An intrusive worm was spread that is believed to have originated through a website that provided free graphics for everything ranging from social media profiles, website graphics and retail product packaging. This worm was unknowingly downloaded into a computer and was virtually undetectable over the course of several years until antivirus software developed a way to detect and remove it.
Thousands of people ended up with horror stories where their identities were stolen and their lives were overturned. Thieves wired money out to overseas bank accounts. Funds were never able to be recovered. Credit card numbers were stolen and sold to people who were able to duplicate that information and print out new cards with the owner’s information. Businesses were opened under stolen identities which resulted in all types of fraud committed.
Advanced security measures were implemented by financial institutions and agencies to prevent long term theft of this nature from occurring and going on as long as it did back in 2006, 2007 and 2008. By 2009 victims and government officials were still cleaning up the mess it caused but had a handle on it spreading. Victims often filed bankruptcy to give them a fresh start.

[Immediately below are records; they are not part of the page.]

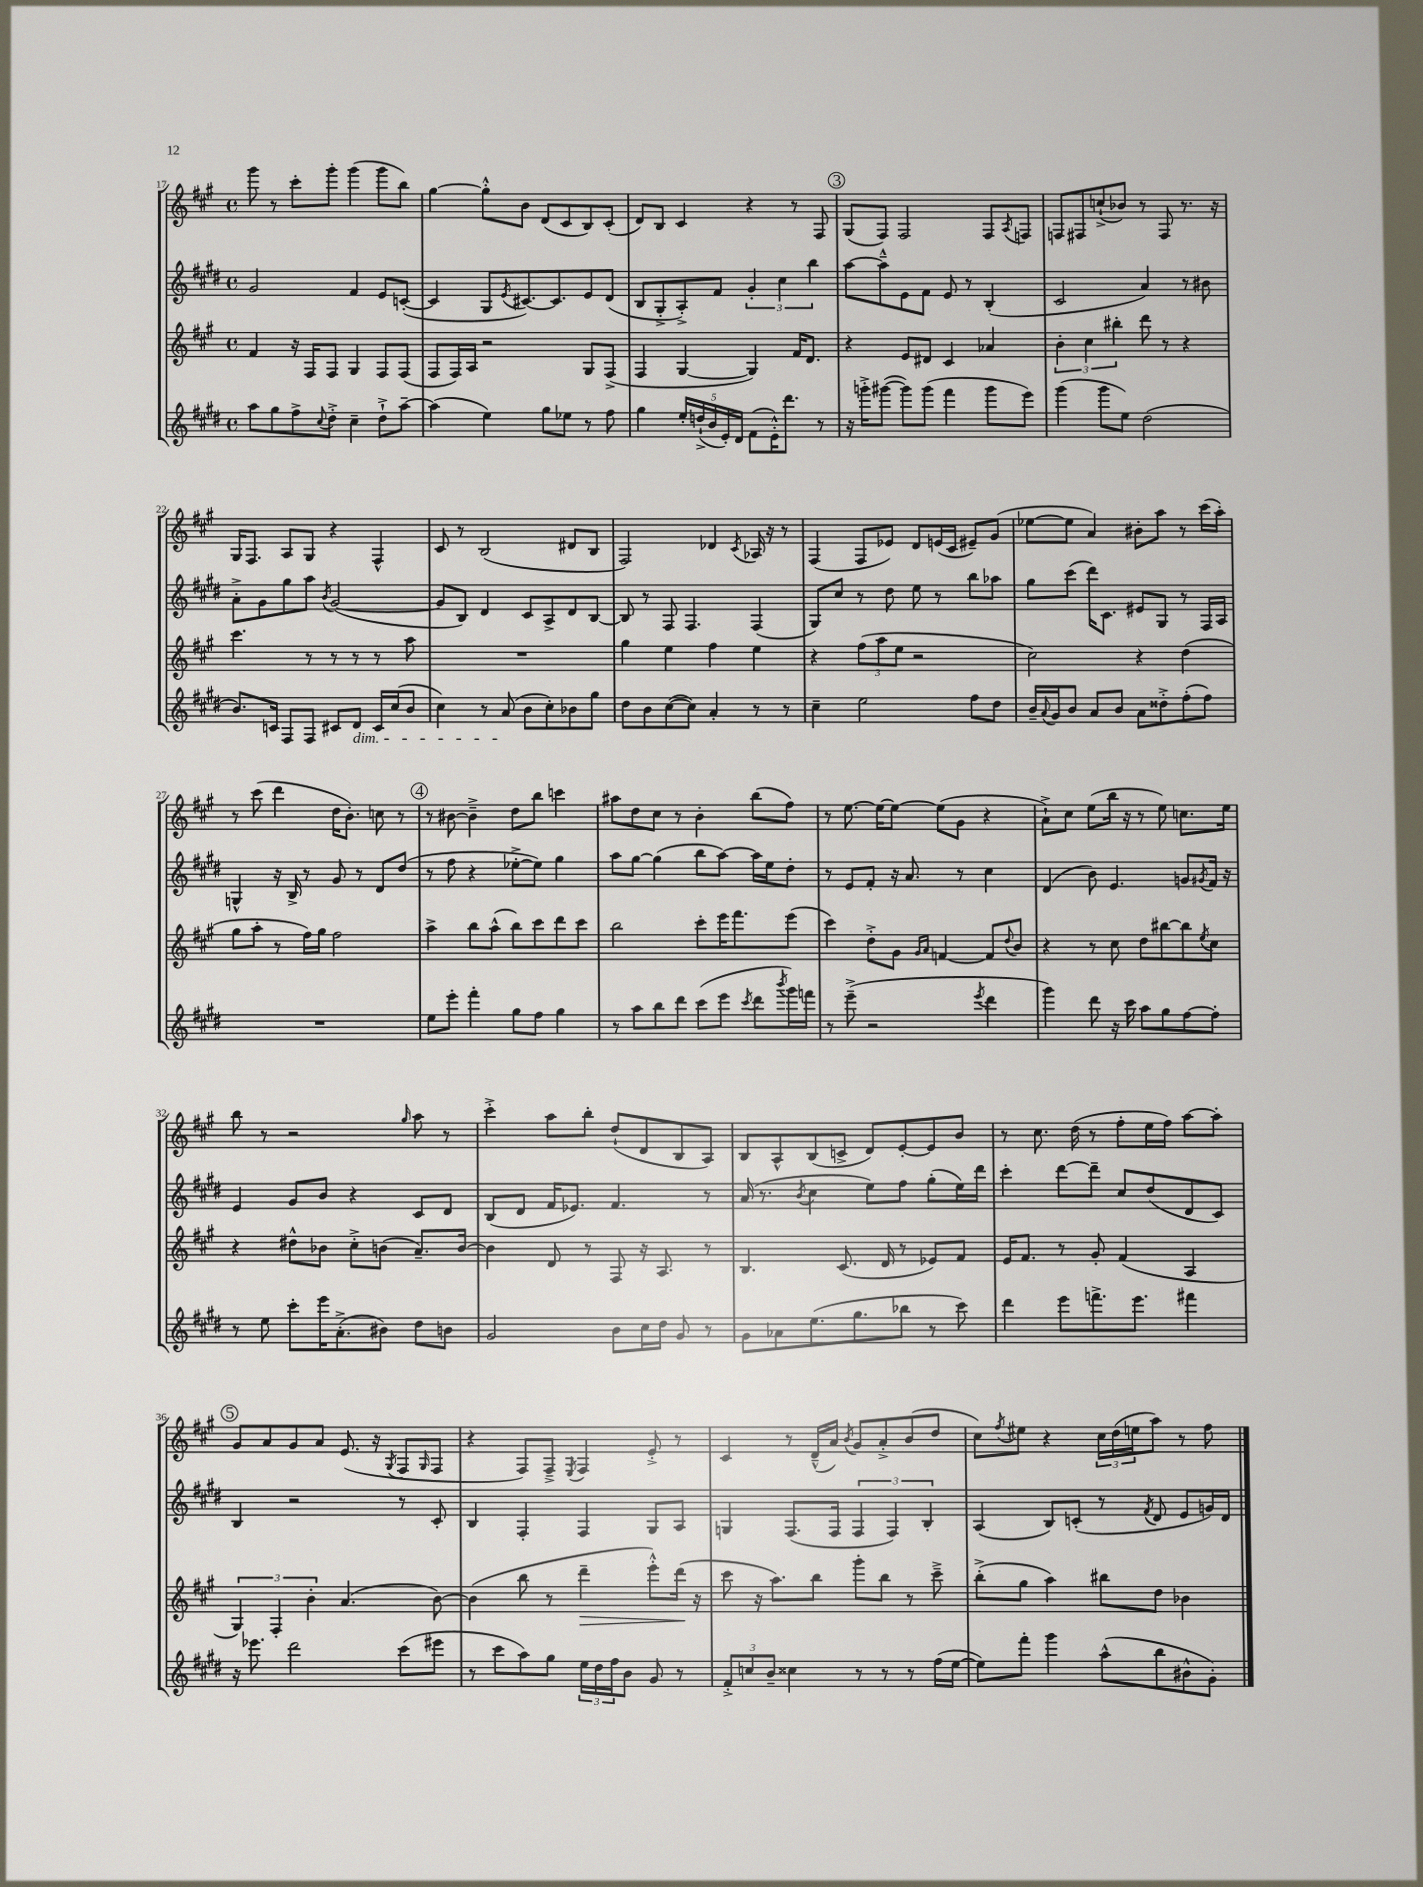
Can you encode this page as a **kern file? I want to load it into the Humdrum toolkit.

**kern	**kern	**kern	**kern
*staff4	*staff3	*staff2	*staff1
*clefG2	*clefG2	*clefG2	*clefG2
*k[f#c#g#d#]	*k[f#c#g#]	*k[f#c#g#d#]	*k[f#c#g#]
*M4/4	*M4/4	*M4/4	*M4/4
*met(c)	*met(c)	*met(c)	*met(c)
8aa	4f#	2g#	8ggg#
8gg#	.	.	8r
8ff#^	16r	.	8ccc#'
.	16F#	.	.
8qqcc#	.	.	.
8dd#'^	8F#	.	8ggg#'
4cc#~	4G#	4f#	(4ggg#
8dd#`^	8F#	8e	8ggg#
[8aa~	(8F#	([8c'	8bb)
=	=	=	=
(4aa]	8F#	4c]	[4gg#
.	16F#)	.	.
.	16A	.	.
4ee)	2r	8G#	8gg#'^^]
.	.	8qe	.
.	.	[8.c#)	8b
8gg#	.	.	(8d
.	.	8.c#]	.
8ee-	.	.	8c#
8r	8G#	8e	8B)
8ff#	(8F#^	(8d#	(8c#'
=	=	=	=
4gg#	4F#	8B	8d)
.	.	8G#'^	8B
20ee'	[4G#	8A'^)	4c#
(20dd`^	.	.	.
20b	.	.	.
.	.	8f#	.
20e')	.	.	.
20d#	.	.	.
(8f#	4G#])	6g#'	4r
16e'^^)	.	.	.
.	.	6cc#	.
8.ddd#	.	.	.
.	16f#	.	8r
.	8.d	.	.
.	.	6bb	.
8r	.	.	8F#
=	=	=	=
16r	4r	[8aa	(8G#
16ggg'^	.	.	.
([8ggg#	.	8aa~^^]	8F#)
8ggg#])	8e	8e	2F#
(8ggg#	8d#	8f#	.
4fff#	4c#	8e	.
.	.	8r	.
8ggg#	4a-	(4B'	8F#
.	.	.	8qA
8eee)	.	.	8F
=	=	=	=
(4ggg#	6b'	2c#	8F
.	.	.	8F#
.	6cc#	.	.
8ggg#	.	.	(8cc`^
.	6bb#'	.	.
8ee)	.	.	8b-)
(2dd#	8ddd	4a)	8r
.	8r	.	8F#
.	4r	8r	8.r
.	.	8b#	.
.	.	.	16r
=	=	=	=
8.b)	4.ccc#	8a'^	16G#
.	.	.	8.F#
.	.	8g#	.
16c	.	.	.
8F#	.	8gg#	8A
8F#	8r	8aa	8G#
.	.	8qb	.
8c#	8r	([2g#	4r
8d#	8r	.	.
16c#	8r	.	4F#^^
(16cc#	.	.	.
8b	8aa	.	.
=	=	=	=
4cc#)	1r	8g#]	8c#
.	.	8B)	8r
8r	.	4d#	(2B
(8a	.	.	.
8b	.	8c#	.
8cc#')	.	8A^	.
8b-	.	8d#	8d#
8gg#	.	[8B	8B
=	=	=	=
8dd#	4gg#	8B]	2F#)
8b	.	8r	.
([8cc#	4ee	8F#	.
8cc#])	.	4.F#	.
4a'	4ff#	.	4d-
.	.	.	8qc#
8r	4ee	(4F#	16A-
.	.	.	16r
8r	.	.	8r
=	=	=	=
4cc#~	4r	8G#)	(4F#
.	.	8cc#	.
2ee	(12ff#	8r	8F#
.	12aa	.	.
.	.	8dd#	8e-)
.	12ee	.	.
.	2r	8ee	8d
.	.	8r	(16e
.	.	.	16c#
8ff#	.	8bb	8e#~)
8dd#	.	8aa-	(8g#
=	=	=	=
16b~	2cc#)	8gg#	[8ee-
8qqa	.	.	.
16g#	.	.	.
8b	.	(8ccc#	8ee-]
8a	.	16ddd#)	4a)
.	.	8.c#	.
8b	.	.	.
8a	4r	8e#	8b#'
8dd##'^	.	8G#	8aa
(8ff#'	(4dd	8r	8r
8ff#)	.	16F#	(16ccc#
.	.	16A	16aa')
=	=	=	=
1r	8gg#	4G^^	8r
.	8aa'	.	(8ccc#
.	8r	16r	4ddd
.	.	16B^	.
.	16ff#)	8r	.
.	16gg#	.	.
.	2ff#	8g#	16dd
.	.	.	8.b')
.	.	8r	.
.	.	8d#	8cc
.	.	(8dd#	8r
=	=	=	=
8ee	4aa^	8r	8r
8eee'	.	8ff#	[8b#
4fff#'	8bb	4r	4b#~^]
.	(8aa^^	.	.
8gg#	8bb)	[8ee-'^	8dd
8ff#	8ccc#	8ee-])	8bb
4gg#	8ddd	4gg#	4ccc
.	8ccc#	.	.
=	=	=	=
8r	2bb	8aa	8aa#
8aa	.	[8gg#	8dd
8bb	.	(4gg#]	8cc#
8ddd#	.	.	8r
(8ccc#	8ccc#'	8bb	4b'
8eee	16eee	[8aa)	.
.	8.fff#	.	.
8qccc#	.	.	.
8ddd#	.	16aa]	(8bb
.	.	16ee	.
8qbbb	.	.	.
16ggg#)	(8eee	8dd#'	8ff#)
16fff	.	.	.
=	=	=	=
8r	4ccc#)	8r	8r
(8eee~^	.	8e	[8.ee
2r	8dd'^	8f#'	.
.	.	.	16ee_
.	8g#	16r	8ee_
.	.	8.a	.
.	16qqg#	.	.
.	16qqa	.	.
.	[4f	.	(8ee]
.	.	8r	8g#
8qeee	.	.	.
4ddd#	8f]	4cc#	4r
.	8qqdd	.	.
.	8b	.	.
=	=	=	=
4ggg#)	4r	(4d#	8a`^)
.	.	.	8cc#
8ddd#	8r	8b)	(8ee
16r	8cc#	4.e	16bb
16ccc#	.	.	16r
8aa	8dd	.	8r
8gg#	[8bb#	.	8ee)
[8ff#	8bb#]	8g	8.cc
.	8qee	8qg#	.
8ff#']	8cc#	16f#	.
.	.	16r	16ee
=	=	=	=
8r	4r	4e	8bb
8ee	.	.	8r
8ccc#'	8dd#^^	8g#	2r
16eee	8b-	8b	.
(8.a'^	.	.	.
.	8cc#'^	4r	.
8b#)	(8b	.	.
.	.	.	16qqgg#
8dd#	8.a~)	8c#	8aa
8b	.	8d#	8r
.	[16b	.	.
=	=	=	=
2g#	4b]	(8B	4ccc#'^
.	.	8d#	.
.	8d	16f#	8aa
.	.	8.e-)	.
.	8r	.	8bb'
8b	8F#	4.f#	(8dd`
16cc#	16r	.	8d
16dd#	8.A	.	.
8g#	.	.	8B
8r	8r	8r	8A)
=	=	=	=
8g#	4.B	(16a	8B
.	.	8.r	.
8a-	.	.	8A^^
.	.	8qb	.
(8.ee	.	4cc#	(8B
.	(8.c#	.	8c^
8.gg#	.	.	.
.	.	8ee)	8d)
.	16d	.	.
8bb-	8r	8ff#	[8e'
8r	8e-)	(8gg#'	8e]
8ccc#)	8f#	16ee)	8b
.	.	16ddd#	.
=	=	=	=
4ddd#	16e	4ccc#'	8r
.	8.f#	.	.
.	.	.	8.cc#
8eee	8r	[8ddd#	.
.	.	.	(16dd
8.fff^	8g#'	8ddd#~]	8r
.	(4f#	8cc#	8ff#'
8.eee	.	.	.
.	.	(8dd#	16ee
.	.	.	16ff#)
4fff#	4A	8d#	[8aa
.	.	8c#)	8aa']
=	=	=	=
16r	6G#)	4B	8g#
8.eee-	.	.	.
.	.	.	8a
.	6F#'	.	.
2ddd#	.	2r	8g#
.	6b'	.	.
.	.	.	8a
.	(4.a	.	(8.e
.	.	.	16r
.	.	.	8qG#
(8ccc#	.	8r	8F#
.	.	.	16qqG#
8eee#	[8b)	8c#'	8F#
=	=	=	=
8r	(4b]	4B	4r
8ccc#	.	.	.
8aa)	8bb	4F#'	8F#)
8gg#	8r	.	8F#~^
.	.	.	8qE
24ee	4ddd~	4F#	4F#
24dd#	.	.	.
24ff#	.	.	.
8b	.	.	.
8g#	8eee'^^)	8G#	8e'^
8r	(16ddd	8A	8r
.	16r	.	.
=	=	=	=
12f#'^	8ccc#	4G	4c#
12cc	.	.	.
.	16r	.	.
12b~	.	.	.
.	8.aa)	.	.
4cc##	.	(8.F#	8r
.	8bb	.	(16d~^^
.	.	16F#	16a)
.	.	.	8qb
8r	8ggg#'	6F#	8g#
8r	8bb	.	8a'^
.	.	6F#)	.
8r	8r	.	(8b
.	.	6B'	.
(16ff#	8ccc#~^	.	8dd
[16ee	.	.	.
=	=	=	=
8ee])	(8bb'^	(4A	8cc#)
.	.	.	8qff#
8fff#'	8gg#	.	8ee#
4ggg#	4aa)	8B)	4r
.	.	(8c'	.
(8aa^^	8bb#	8r	24cc#
.	.	.	(24dd
.	.	.	24ee
.	.	8qf#	.
8bb	8dd	8d#	8aa)
8b#^^	4b-	8e	8r
8g#')	.	16g)	8ff#
.	.	16d#	.
==	==	==	==
*-	*-	*-	*-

Web developer Scott Holdman of Big Bay, Michigan says he feels violated and considered changing careers. He states “How do I know that this won’t happen again while I’m working on a website. I develop over 50 websites a year and I could not bare the thought of putting my family through this again. I’m definitely building other projects on the side to fall back on so that I can have an exit strategy.”
Others that were effected opted to stay off of social media. Kelly Hansen of Long Grove, California says “I was addicted to social media and posted multiple times per day on it. After this happened I deleted my account and talk to my friends and family via text and phone. It’s more personable.”
Then there are some that took the experience down a different road such as Marisa Schmidt of Elk Grove Village, IL. “If anything, it made me put the security of my computer my number one priority. Whenever I buy a new computer I always install the best of the best security to prevent this from happening to me again in the future.”
With new laws in place now to protect consumers, victims now have more of a voice and legal options. Maybe one day internet security will be so good that no one will ever have to worry. Until then the moral of the story is to take preventative measures before you do anything online.